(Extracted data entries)

===============

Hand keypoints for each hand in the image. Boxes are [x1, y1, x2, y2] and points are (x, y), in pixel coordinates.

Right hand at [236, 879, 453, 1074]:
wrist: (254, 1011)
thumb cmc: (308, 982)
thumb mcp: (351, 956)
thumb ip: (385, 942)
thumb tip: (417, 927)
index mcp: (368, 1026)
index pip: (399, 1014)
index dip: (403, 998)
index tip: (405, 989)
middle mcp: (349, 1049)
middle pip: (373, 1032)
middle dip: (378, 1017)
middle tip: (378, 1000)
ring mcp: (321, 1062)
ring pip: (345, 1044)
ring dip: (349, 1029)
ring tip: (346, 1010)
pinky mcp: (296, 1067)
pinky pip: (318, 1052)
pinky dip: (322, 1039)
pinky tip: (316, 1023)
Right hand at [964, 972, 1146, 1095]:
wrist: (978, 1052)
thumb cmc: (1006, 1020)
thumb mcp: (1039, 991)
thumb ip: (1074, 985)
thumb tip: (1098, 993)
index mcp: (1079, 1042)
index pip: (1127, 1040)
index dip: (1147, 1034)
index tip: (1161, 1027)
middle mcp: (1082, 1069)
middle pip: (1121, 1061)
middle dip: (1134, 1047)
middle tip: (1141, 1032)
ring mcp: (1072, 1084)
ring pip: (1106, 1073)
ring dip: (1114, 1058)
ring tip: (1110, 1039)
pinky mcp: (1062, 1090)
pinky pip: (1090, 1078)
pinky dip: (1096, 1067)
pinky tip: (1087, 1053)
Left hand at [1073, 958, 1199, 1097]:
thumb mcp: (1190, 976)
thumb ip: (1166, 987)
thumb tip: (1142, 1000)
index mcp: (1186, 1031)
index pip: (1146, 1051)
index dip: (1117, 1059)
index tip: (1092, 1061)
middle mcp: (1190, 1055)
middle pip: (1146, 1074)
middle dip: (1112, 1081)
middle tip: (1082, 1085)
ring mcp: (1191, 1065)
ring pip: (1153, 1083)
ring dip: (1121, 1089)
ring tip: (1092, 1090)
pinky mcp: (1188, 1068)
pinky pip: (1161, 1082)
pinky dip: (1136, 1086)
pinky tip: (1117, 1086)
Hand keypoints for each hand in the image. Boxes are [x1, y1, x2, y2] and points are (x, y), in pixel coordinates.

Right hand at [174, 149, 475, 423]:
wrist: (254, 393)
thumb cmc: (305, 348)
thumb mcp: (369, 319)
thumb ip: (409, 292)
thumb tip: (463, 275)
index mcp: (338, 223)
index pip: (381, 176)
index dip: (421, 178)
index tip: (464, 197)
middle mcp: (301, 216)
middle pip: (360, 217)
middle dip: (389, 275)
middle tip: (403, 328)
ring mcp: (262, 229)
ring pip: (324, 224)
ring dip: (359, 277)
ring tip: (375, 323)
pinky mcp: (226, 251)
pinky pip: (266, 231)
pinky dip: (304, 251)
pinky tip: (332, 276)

===============

EXERCISE BRIEF ▸ Output an identical copy of every record above.

SOLUTION FOR THIS TASK ▸
Hand keypoints for each hand in the image. Boxes are [x1, y1, x2, y2] and points are (x, y), in pixel coordinates.

Right hand at [236, 879, 453, 1074]:
wrist: (254, 1011)
thumb cmc: (308, 982)
thumb mcp: (351, 956)
thumb ip: (385, 942)
thumb tip: (417, 927)
index mcp: (368, 1026)
index pip: (399, 1014)
index dip: (403, 998)
index tip: (405, 989)
middle mcp: (349, 1049)
middle pip: (373, 1032)
middle dip: (378, 1017)
middle tip: (378, 1000)
ring mcp: (321, 1062)
ring pip: (345, 1044)
ring dip: (349, 1029)
ring tip: (346, 1010)
pinky mcp: (296, 1067)
pinky pip: (318, 1052)
pinky dip: (322, 1039)
pinky tip: (316, 1023)
Right hand at [964, 972, 1146, 1095]:
wrist: (978, 1052)
thumb cmc: (1006, 1020)
thumb mcp: (1039, 991)
thumb ip: (1074, 985)
thumb tip: (1098, 993)
index mcp: (1079, 1042)
index pip: (1127, 1040)
index dip: (1147, 1034)
index tip: (1161, 1027)
middle mcp: (1082, 1069)
middle pip: (1121, 1061)
middle dip: (1134, 1047)
middle tip: (1141, 1032)
ring mcp: (1072, 1084)
ring pip: (1106, 1073)
ring dip: (1114, 1058)
ring tip: (1110, 1039)
pinky mcp: (1062, 1090)
pinky pip: (1090, 1078)
pinky dip: (1096, 1067)
pinky tip: (1087, 1053)
Left hand at [1073, 958, 1199, 1097]:
thumb mcp: (1190, 976)
thumb ip: (1166, 987)
thumb tip: (1142, 1000)
index mcp: (1186, 1031)
index pip: (1146, 1051)
index dip: (1117, 1059)
index tip: (1092, 1061)
middle mcp: (1190, 1055)
middle pip: (1146, 1074)
middle dip: (1112, 1081)
middle tip: (1082, 1085)
ring mcp: (1191, 1065)
ring pip: (1153, 1083)
ring dip: (1121, 1089)
ring tip: (1092, 1090)
pinky mcp: (1188, 1068)
pinky pip: (1161, 1082)
pinky dip: (1136, 1086)
pinky tip: (1117, 1086)
Hand keypoints for each hand in the image. Boxes are [x1, y1, x2, y2] and points are (x, y), in pixel coordinates.

Right hand at [174, 149, 475, 423]:
wrist: (254, 393)
thumb cmc: (305, 348)
thumb mcp: (369, 319)
thumb ip: (409, 292)
thumb tip: (463, 275)
index mcp: (338, 223)
index pip: (381, 176)
index dip: (421, 178)
index tip: (464, 197)
middle mcp: (301, 216)
middle pip: (360, 217)
middle dip: (389, 275)
middle tip: (403, 328)
ring mcp: (262, 229)
ring pip: (324, 224)
ring dip: (359, 277)
ring tip: (375, 323)
pinky mcp: (226, 251)
pinky pip: (266, 231)
pinky dip: (304, 251)
pinky tip: (332, 276)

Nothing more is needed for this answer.